Am 30. Juli hatte der Pensionist den Entschluss gefasst, nicht mehr leben zu wollen. Weil er „mit der Gesamtsituation seines Lebens unzufrieden war!“ Deshalb ging er zu seiner bettlägrigen Frau, 87, und sagte zu ihr: „Ich will sterben. Ich will dich mitnehmen!“ Laut Polizei-Protokoll, verlesen von der Vorsitzenden, antwortete seine Gattin: „Bist du narrisch?“ Machte ihrem Ehemann somit klar, dass sie nicht sterben möchte.
Blankes Stromkabel
Dessen ungeachtet setzte der Burgenländer ein Kabel unter Strom und führte die drei blanken Enden an die Hand seiner Gemahlin. Ihre Schreie hörte die im Haus anwesende Ganztagespflegerin und eilte zu Hilfe. Entriss dem Mann während eines Gerangels die Leitung und schlug Alarm. Über ihren Gatten, mit dem sie bereits mehr als 50 Jahre verheiratet ist, sagte das Opfer zu den Kriminalisten: „Er war immer ein guter Mann und nie gewalttätig. Die Ehe war harmonisch. In letzter Zeit aber hat er sich wertlos gefühlt. War unrund und nervös!“ Der 83-Jährige litt auch unter Schlafstörungen und Depressionen.
Dauerhaft belastete ihn die Demenz seiner Gattin, wenngleich der Auslöser seiner größten Verzweiflung einen ganz anderen Hintergrund hatte. Er verstand sich nämlich mit den Pflegerinnen aus Rumänien und Ungarn nicht, die rund um die Uhr im Haus des Ehepaares Dienst machten. Weil der Rentner das als „Eindringen in die Privatsphäre“ und mehr als störend empfand.

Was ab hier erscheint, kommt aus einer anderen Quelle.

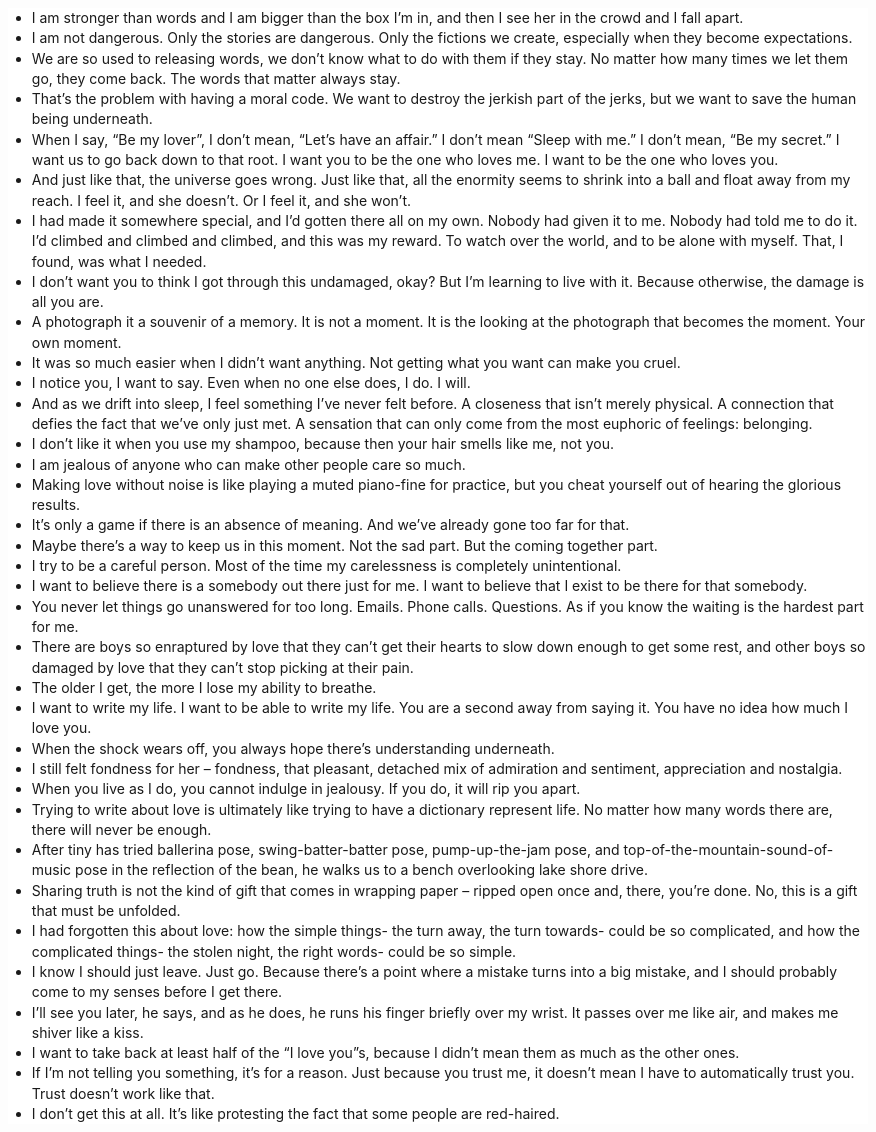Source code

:  - I am stronger than words and I am bigger than the box I’m in, and then I see her in the crowd and I fall apart.
 - I am not dangerous. Only the stories are dangerous. Only the fictions we create, especially when they become expectations.
 - We are so used to releasing words, we don’t know what to do with them if they stay. No matter how many times we let them go, they come back. The words that matter always stay.
 - That’s the problem with having a moral code. We want to destroy the jerkish part of the jerks, but we want to save the human being underneath.
 - When I say, “Be my lover”, I don’t mean, “Let’s have an affair.” I don’t mean “Sleep with me.” I don’t mean, “Be my secret.” I want us to go back down to that root. I want you to be the one who loves me. I want to be the one who loves you.
 - And just like that, the universe goes wrong. Just like that, all the enormity seems to shrink into a ball and float away from my reach. I feel it, and she doesn’t. Or I feel it, and she won’t.
 - I had made it somewhere special, and I’d gotten there all on my own. Nobody had given it to me. Nobody had told me to do it. I’d climbed and climbed and climbed, and this was my reward. To watch over the world, and to be alone with myself. That, I found, was what I needed.
 - I don’t want you to think I got through this undamaged, okay? But I’m learning to live with it. Because otherwise, the damage is all you are.
 - A photograph it a souvenir of a memory. It is not a moment. It is the looking at the photograph that becomes the moment. Your own moment.
 - It was so much easier when I didn’t want anything. Not getting what you want can make you cruel.
 - I notice you, I want to say. Even when no one else does, I do. I will.
 - And as we drift into sleep, I feel something I’ve never felt before. A closeness that isn’t merely physical. A connection that defies the fact that we’ve only just met. A sensation that can only come from the most euphoric of feelings: belonging.
 - I don’t like it when you use my shampoo, because then your hair smells like me, not you.
 - I am jealous of anyone who can make other people care so much.
 - Making love without noise is like playing a muted piano-fine for practice, but you cheat yourself out of hearing the glorious results.
 - It’s only a game if there is an absence of meaning. And we’ve already gone too far for that.
 - Maybe there’s a way to keep us in this moment. Not the sad part. But the coming together part.
 - I try to be a careful person. Most of the time my carelessness is completely unintentional.
 - I want to believe there is a somebody out there just for me. I want to believe that I exist to be there for that somebody.
 - You never let things go unanswered for too long. Emails. Phone calls. Questions. As if you know the waiting is the hardest part for me.
 - There are boys so enraptured by love that they can’t get their hearts to slow down enough to get some rest, and other boys so damaged by love that they can’t stop picking at their pain.
 - The older I get, the more I lose my ability to breathe.
 - I want to write my life. I want to be able to write my life. You are a second away from saying it. You have no idea how much I love you.
 - When the shock wears off, you always hope there’s understanding underneath.
 - I still felt fondness for her – fondness, that pleasant, detached mix of admiration and sentiment, appreciation and nostalgia.
 - When you live as I do, you cannot indulge in jealousy. If you do, it will rip you apart.
 - Trying to write about love is ultimately like trying to have a dictionary represent life. No matter how many words there are, there will never be enough.
 - After tiny has tried ballerina pose, swing-batter-batter pose, pump-up-the-jam pose, and top-of-the-mountain-sound-of-music pose in the reflection of the bean, he walks us to a bench overlooking lake shore drive.
 - Sharing truth is not the kind of gift that comes in wrapping paper – ripped open once and, there, you’re done. No, this is a gift that must be unfolded.
 - I had forgotten this about love: how the simple things- the turn away, the turn towards- could be so complicated, and how the complicated things- the stolen night, the right words- could be so simple.
 - I know I should just leave. Just go. Because there’s a point where a mistake turns into a big mistake, and I should probably come to my senses before I get there.
 - I’ll see you later, he says, and as he does, he runs his finger briefly over my wrist. It passes over me like air, and makes me shiver like a kiss.
 - I want to take back at least half of the “I love you”s, because I didn’t mean them as much as the other ones.
 - If I’m not telling you something, it’s for a reason. Just because you trust me, it doesn’t mean I have to automatically trust you. Trust doesn’t work like that.
 - I don’t get this at all. It’s like protesting the fact that some people are red-haired.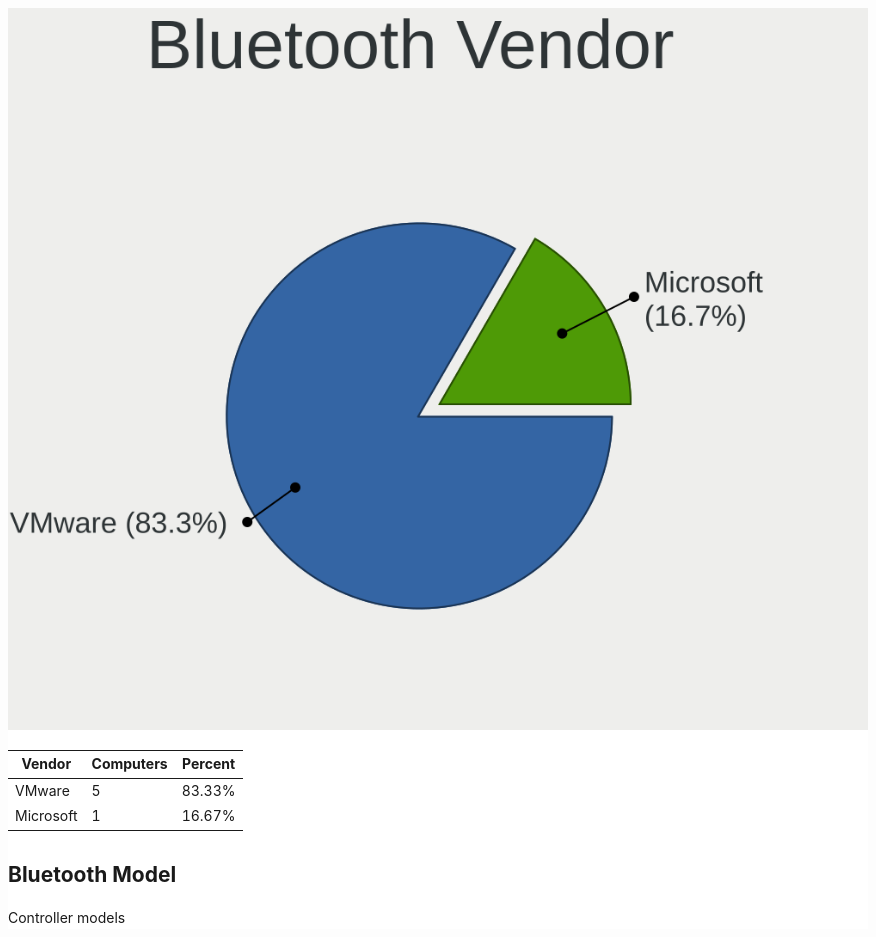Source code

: ![Bluetooth Vendor](./All/images/pie_chart/bt_vendor.svg)


| Vendor    | Computers | Percent |
|-----------|-----------|---------|
| VMware    | 5         | 83.33%  |
| Microsoft | 1         | 16.67%  |

Bluetooth Model
---------------

Controller models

Gegeißelt durch den Umstand, auf die Hilfe für seine Frau, die zur Fortbewegung einen Rollstuhl benötigt, nicht verzichten zu können. Da der Südburgenländer nur mehr 20 Kilo heben durfte, seine Gattin aber rund 70 Kilo wiegt.
Kein geplanter Mord
Die als Zeugin aussagende Tochter erklärte, dass ihr Vater immer ein fleißiger Mensch war, jetzt aber nicht mehr so konnte, wie er wollte. Das habe ihn sehr getroffen. Mit ein Grund, warum der betagte und an Alzheimer-Demenz leidende Pensionist absichtlich seine ärztlich verschriebenen Medikamente nicht mehr genommen hatte, fehlte ihm doch sein Lebenswille. Ein Psychiater erläuterte, dass der Angeklagte unter einer nachhaltigen psychischen Störung leidet und es sich bei der Tat um einen erweiterten Suizid gehandelt hat. Denn er wollte keinen Mord begehen und sich nach dem Verbrechen das Leben nehmen, sondern sich selbst umbringen, und dabei das Liebste mitnehmen.
Therapie in Pflegeheim
Die Geschworenen urteilten mit Augenmaß. Statt einer Einweisung in eine geschlossene Anstalt kann der Beschuldigte unter strengen Therapie-Auflagen und ärztlicher Beobachtung die nächsten fünf Jahre in einem speziellen Pflegeheim verbringen. Der Spruch ist bereits rechtskräftig.